A patient is admitted to the neurologic ICU with a C4 spinal cord injury. When writing the plan of care for this patient, which of the following nursing diagnoses would the nurse prioritize in the immediate care of this patient?
- A. Risk for impaired skin integrity related to immobility.
- B. Impaired physical mobility related to loss of motor function.
- C. Ineffective breathing patterns related to weakness of the intercostal muscles.
- D. Unable to void spontaneously due to neurogenic bladder.
Correct Answer: C
Rationale: Ineffective breathing is the priority due to C4 SCI affecting diaphragmatic and intercostal function, often requiring ventilatory support. Other diagnoses are secondary in immediate care.
The nurse is caring for a patient who is rapidly progressing toward brain death. The nurse should be aware of what cardinal signs of brain death? Select all that apply.

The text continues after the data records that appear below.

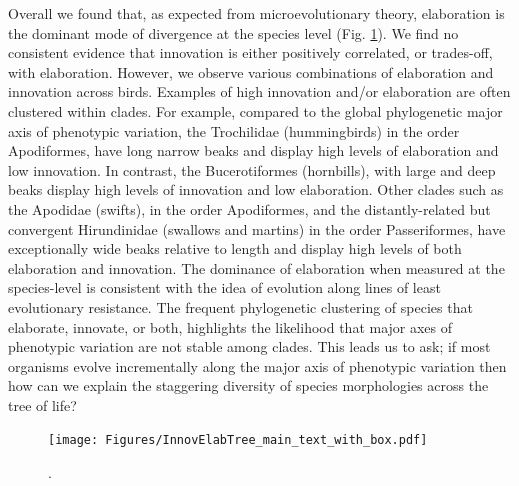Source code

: \documentclass[12pt,letterpaper]{article}
\begin{document}
Overall we found that, as expected from microevolutionary theory, elaboration is the dominant mode of divergence at the species level (Fig. \ref{Fig:phylogeny}).
We find no consistent evidence that innovation is either positively correlated, or trades-off, with elaboration. %
However, we observe various combinations of elaboration and innovation across birds.
Examples of high innovation and/or elaboration are often clustered within clades.
For example, compared to the global phylogenetic major axis of phenotypic variation, the Trochilidae (hummingbirds) in the order Apodiformes, have long narrow beaks and display high levels of elaboration and low innovation.
In contrast, the Bucerotiformes (hornbills), with large and deep beaks display high levels of innovation and low elaboration.
Other clades such as the Apodidae (swifts), in the order Apodiformes, and the distantly-related but convergent Hirundinidae (swallows and martins) in the order Passeriformes, have exceptionally wide beaks relative to length and display high levels of both elaboration and innovation.
The dominance of elaboration when measured at the species-level is consistent with the idea of evolution along lines of least evolutionary resistance.
The frequent phylogenetic clustering of species that elaborate, innovate, or both, highlights the likelihood that major axes of phenotypic variation are not stable among clades.
This leads us to ask; if most organisms evolve incrementally along the major axis of phenotypic variation then how can we explain the staggering diversity of species morphologies across the tree of life? 

\begin{figure}[!htbp]
\centering
    \texttt{[image: Figures/InnovElabTree\_main\_text\_with\_box.pdf]}
\caption{.}
\label{Fig:phylogeny}
\end{figure}


\bigskip
\end{document}
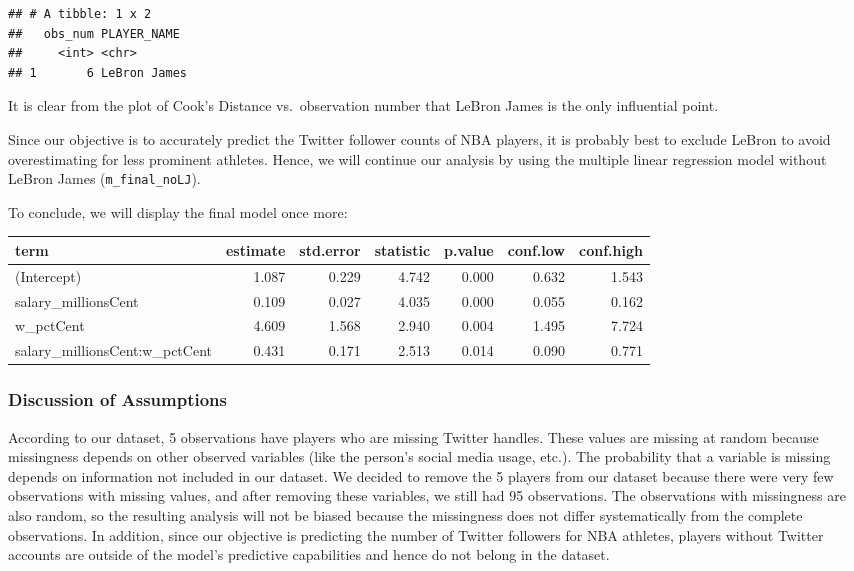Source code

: \documentclass[]{article}
\newenvironment{Shaded}{\begin{snugshade}}{\end{snugshade}}
\newcommand{\DataTypeTok}[1]{\textcolor[rgb]{0.13,0.29,0.53}{#1}}
\newcommand{\DecValTok}[1]{\textcolor[rgb]{0.00,0.00,0.81}{#1}}
\newcommand{\KeywordTok}[1]{\textcolor[rgb]{0.13,0.29,0.53}{\textbf{#1}}}
\newcommand{\NormalTok}[1]{#1}
\newcommand{\OperatorTok}[1]{\textcolor[rgb]{0.81,0.36,0.00}{\textbf{#1}}}
\newcommand{\OtherTok}[1]{\textcolor[rgb]{0.56,0.35,0.01}{#1}}
\newcommand{\StringTok}[1]{\textcolor[rgb]{0.31,0.60,0.02}{#1}}
\begin{document}
\begin{verbatim}
## # A tibble: 1 x 2
##   obs_num PLAYER_NAME 
##     <int> <chr>       
## 1       6 LeBron James
\end{verbatim}

It is clear from the plot of Cook's Distance vs.~observation number that
LeBron James is the only influential point.

Since our objective is to accurately predict the Twitter follower counts
of NBA players, it is probably best to exclude LeBron to avoid
overestimating for less prominent athletes. Hence, we will continue our
analysis by using the multiple linear regression model without LeBron
James (\texttt{m\_final\_noLJ}).

To conclude, we will display the final model once more:

\begin{Shaded}
\end{Shaded}

\begin{longtable}[]{@{}lrrrrrr@{}}
\toprule
term & estimate & std.error & statistic & p.value & conf.low &
conf.high\tabularnewline
\midrule
\endhead
(Intercept) & 1.087 & 0.229 & 4.742 & 0.000 & 0.632 &
1.543\tabularnewline
salary\_millionsCent & 0.109 & 0.027 & 4.035 & 0.000 & 0.055 &
0.162\tabularnewline
w\_pctCent & 4.609 & 1.568 & 2.940 & 0.004 & 1.495 &
7.724\tabularnewline
salary\_millionsCent:w\_pctCent & 0.431 & 0.171 & 2.513 & 0.014 & 0.090
& 0.771\tabularnewline
\bottomrule
\end{longtable}

\hypertarget{discussion-of-assumptions}{%
\subsubsection{Discussion of
Assumptions}\label{discussion-of-assumptions}}

According to our dataset, 5 observations have players who are missing
Twitter handles. These values are missing at random because missingness
depends on other observed variables (like the person's social media
usage, etc.). The probability that a variable is missing depends on
information not included in our dataset. We decided to remove the 5
players from our dataset because there were very few observations with
missing values, and after removing these variables, we still had 95
observations. The observations with missingness are also random, so the
resulting analysis will not be biased because the missingness does not
differ systematically from the complete observations. In addition, since
our objective is predicting the number of Twitter followers for NBA
athletes, players without Twitter accounts are outside of the model's
predictive capabilities and hence do not belong in the dataset.
\end{document}
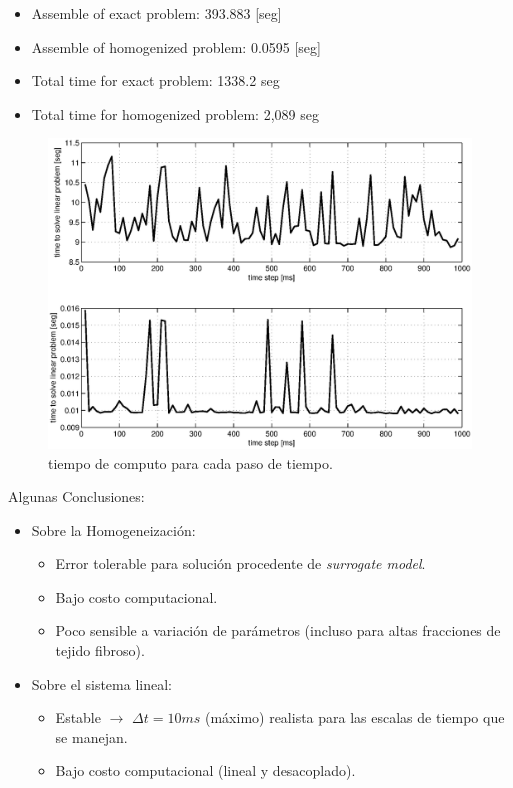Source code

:\documentclass[11pt,spanish]{beamer}
\begin{document}
\begin{frame}
\begin{itemize}
\item Assemble of exact problem: 393.883 [seg]
\item Assemble of homogenized problem: 0.0595 [seg]
\item Total time for exact problem: 1338.2 seg
\item Total time for homogenized problem: 2,089 seg
\end{itemize}
\begin{figure}[H]
\centering
\includegraphics[height = 5 cm]{fig/numerical_example_MDE_exp3_benchmark}
\caption{tiempo de computo para cada paso de tiempo.}
\end{figure}
\end{frame}

\begin{frame}
Algunas Conclusiones:

\begin{itemize}
\item Sobre la Homogeneización:
\begin{itemize}
\item Error tolerable para solución procedente de \textsl{surrogate model}. \pause
\item Bajo costo computacional. \pause
\item Poco sensible a variación de parámetros (incluso para altas fracciones de tejido fibroso). \pause
\end{itemize}
\item Sobre el sistema lineal:
\begin{itemize}
\item Estable \pause $\rightarrow$ $\Delta t = 10 ms$ (máximo) realista para las escalas de tiempo que se manejan.
\item Bajo costo computacional (lineal y desacoplado).
\end{itemize}
\end{itemize}
\end{frame}
\end{document}
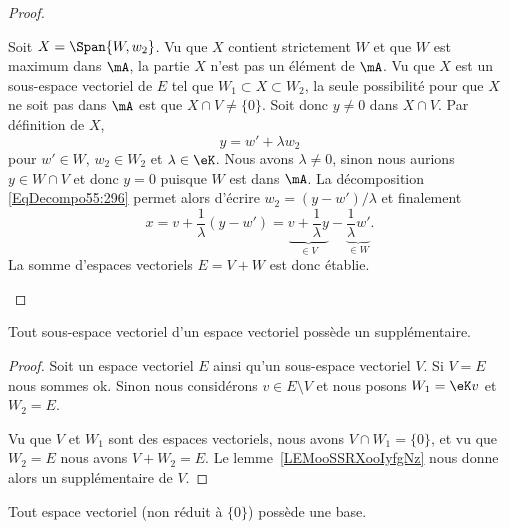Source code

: \begin{proof}
\begin{subproof}
		Soit \( X=\Span\{ W,w_2 \}\). Vu que \( X\) contient strictement \( W\) et que \( W\) est maximum dans \( \mA\), la partie \( X\) n'est pas un élément de \( \mA\). Vu que \( X\) est un sous-espace vectoriel de \( E\) tel que \( W_1\subset X\subset W_2\), la seule possibilité pour que \( X\) ne soit pas dans \( \mA\) est que \( X\cap V\neq \{ 0 \}\). Soit donc \( y\neq 0\) dans \( X\cap V\). Par définition de \( X\),
		\begin{equation}\label{EqDecompo55:296}
			y=w'+\lambda w_2
		\end{equation}
		pour \( w'\in W\), \( w_2\in W_2\) et \( \lambda\in \eK\). Nous avons \( \lambda\neq 0\), sinon nous aurions \( y\in W\cap V \) et donc \(y = 0 \) puisque \( W \) est dans \( \mA \). La décomposition \eqref{EqDecompo55:296} permet alors d'écrire \( w_2=(y-w')/\lambda\) et finalement
		\begin{equation}
			x=v+\frac{1}{ \lambda }(y-w')=\underbrace{v+\frac{1}{ \lambda }y}_{\in V}-\underbrace{\frac{1}{ \lambda }w'}_{\in W}.
		\end{equation}
		La somme d'espaces vectoriels \( E=V+W\) est donc établie.
	\end{subproof}
\end{proof}

\begin{corollary}
	Tout sous-espace vectoriel d'un espace vectoriel possède un supplémentaire.
\end{corollary}

\begin{proof}
	Soit un espace vectoriel \( E\) ainsi qu'un sous-espace vectoriel \( V\). Si \( V=E\) nous sommes ok. Sinon nous considérons \( v\in E\setminus V\) et nous posons \( W_1=\eK v\) et \( W_2=E\).

	Vu que \( V\) et \( W_1\) sont des espaces vectoriels, nous avons \( V\cap W_1=\{ 0 \}\), et vu que \( W_2=E\) nous avons \( V+W_2=E\). Le lemme~\ref{LEMooSSRXooIyfgNz} nous donne alors un supplémentaire de \( V\).
\end{proof}

\begin{proposition}        \label{PROPooHDCEooMhDjPi}
	Tout espace vectoriel (non réduit à \( \{ 0 \}\)) possède une base.
\end{proposition}

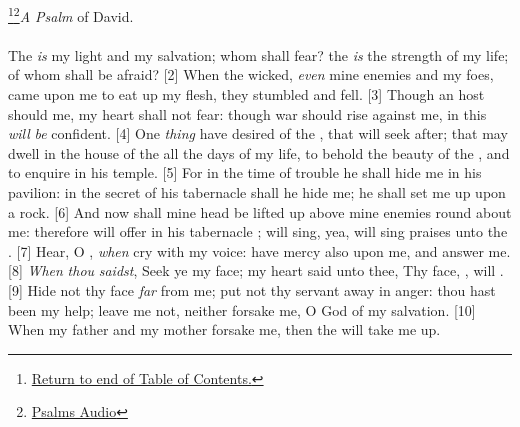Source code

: \footnote{\textcolor[cmyk]{0.99998,1,0,0}{\hyperlink{TOC}{Return to end of Table of Contents.}}}\footnote{\href{https://www.audioverse.org/english/audiobibles/books/ENGKJV/O/Ps/1}{\textcolor[cmyk]{0.99998,1,0,0}{Psalms Audio}}}\textcolor[cmyk]{0.99998,1,0,0}{\emph{A Psalm} of David.} \\
\\
\textcolor[cmyk]{0.99998,1,0,0}{The  \emph{is} my light and my salvation; whom shall  fear? the  \emph{is} the strength of my life; of whom shall  be afraid?}
[2] \textcolor[cmyk]{0.99998,1,0,0}{When the wicked, \emph{even} mine enemies and my foes, came upon me to eat up my flesh, they stumbled and fell.}
[3] \textcolor[cmyk]{0.99998,1,0,0}{Though an host should  me, my heart shall not fear: though war should rise against me, in this \emph{will}  \emph{be} confident.}
[4] \textcolor[cmyk]{0.99998,1,0,0}{One \emph{thing} have  desired of the , that will  seek after; that  may dwell in the house of the  all the days of my life, to behold the beauty of the , and to enquire in his temple.}
[5] \textcolor[cmyk]{0.99998,1,0,0}{For in the time of trouble he shall hide me in his pavilion: in the secret of his tabernacle shall he hide me; he shall set me up upon a rock.}
[6] \textcolor[cmyk]{0.99998,1,0,0}{And now shall mine head be lifted up above mine enemies round about me: therefore will  offer in his tabernacle ;  will sing, yea,  will sing praises unto the .}
[7] \textcolor[cmyk]{0.99998,1,0,0}{Hear, O , \emph{when}  cry with my voice: have mercy also upon me, and answer me.}
[8] \textcolor[cmyk]{0.99998,1,0,0}{\emph{When} \emph{thou} \emph{saidst}, Seek ye my face; my heart said unto thee, Thy face, , will .}
[9] \textcolor[cmyk]{0.99998,1,0,0}{Hide not thy face \emph{far} from me; put not thy servant away in anger: thou hast been my help; leave me not, neither forsake me, O God of my salvation.}
[10] \textcolor[cmyk]{0.99998,1,0,0}{When my father and my mother forsake me, then the  will take me up.}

- A. Absence of pain response
- B. Apnea
- C. Coma
- D. Absence of brain stem reflexes
- E. Absence of deep tendon reflexes
Correct Answer: B,C,D
Rationale: Brain death is defined by coma, apnea, and absent brain stem reflexes. Pain response and deep tendon reflexes are not cardinal signs.
The nurse has implemented interventions aimed at facilitating family coping in the care of a patient with a traumatic brain injury. How can the nurse best facilitate family coping?
- A. Help the family understand that the patient could have died.
- B. Emphasize the importance of accepting the patients new limitations.
- C. Have the members of the family plan the patients inpatient care.
- D. Assist the family in setting appropriate short-term goals.
Correct Answer: D
Rationale: Setting short-term goals helps families cope by providing achievable targets. Downplaying severity or emphasizing acceptance may not aid coping, and families cannot plan inpatient care.